#### What the task requires:
Whenever a picture appears in the records, exclude it, and transcribe everything else exactly.

┄┄┄┄┄┄┄┄┄┄┄┄┄┄┄┄┄┄┄┄

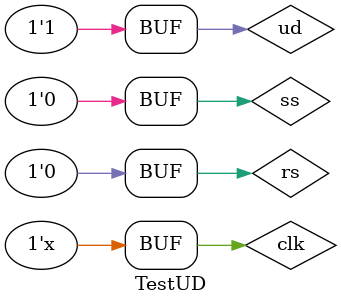
<source format=v>
`timescale 1ns / 1ps


module TestUD;

	// Inputs
	reg clk;
	reg rs;
	reg ss;
	reg ud;

	// Outputs
	wire [7:0] q;

	// Instantiate the Unit Under Test (UUT)
	CounterUD uut (
		.clk(clk), 
		.rs(rs), 
		.ss(ss), 
		.ud(ud), 
		.q(q)
	);

	initial begin
		// Initialize Inputs
		clk = 0;
		rs = 1;
		ss = 0;
		ud = 1;
		#20 rs = 0;
	end
	always begin 
	#10 clk = ~clk;
	end
      
endmodule


</source>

┄┄┄┄┄┄┄┄┄┄┄┄┄┄┄┄┄┄┄┄

#### Answer section:
<source format=v>
`timescale 1ns / 1ps


module TestUD;

	// Inputs
	reg clk;
	reg rs;
	reg ss;
	reg ud;

	// Outputs
	wire [7:0] q;

	// Instantiate the Unit Under Test (UUT)
	CounterUD uut (
		.clk(clk), 
		.rs(rs), 
		.ss(ss), 
		.ud(ud), 
		.q(q)
	);

	initial begin
		// Initialize Inputs
		clk = 0;
		rs = 1;
		ss = 0;
		ud = 1;
		#20 rs = 0;
	end
	always begin 
	#10 clk = ~clk;
	end
      
endmodule


</source>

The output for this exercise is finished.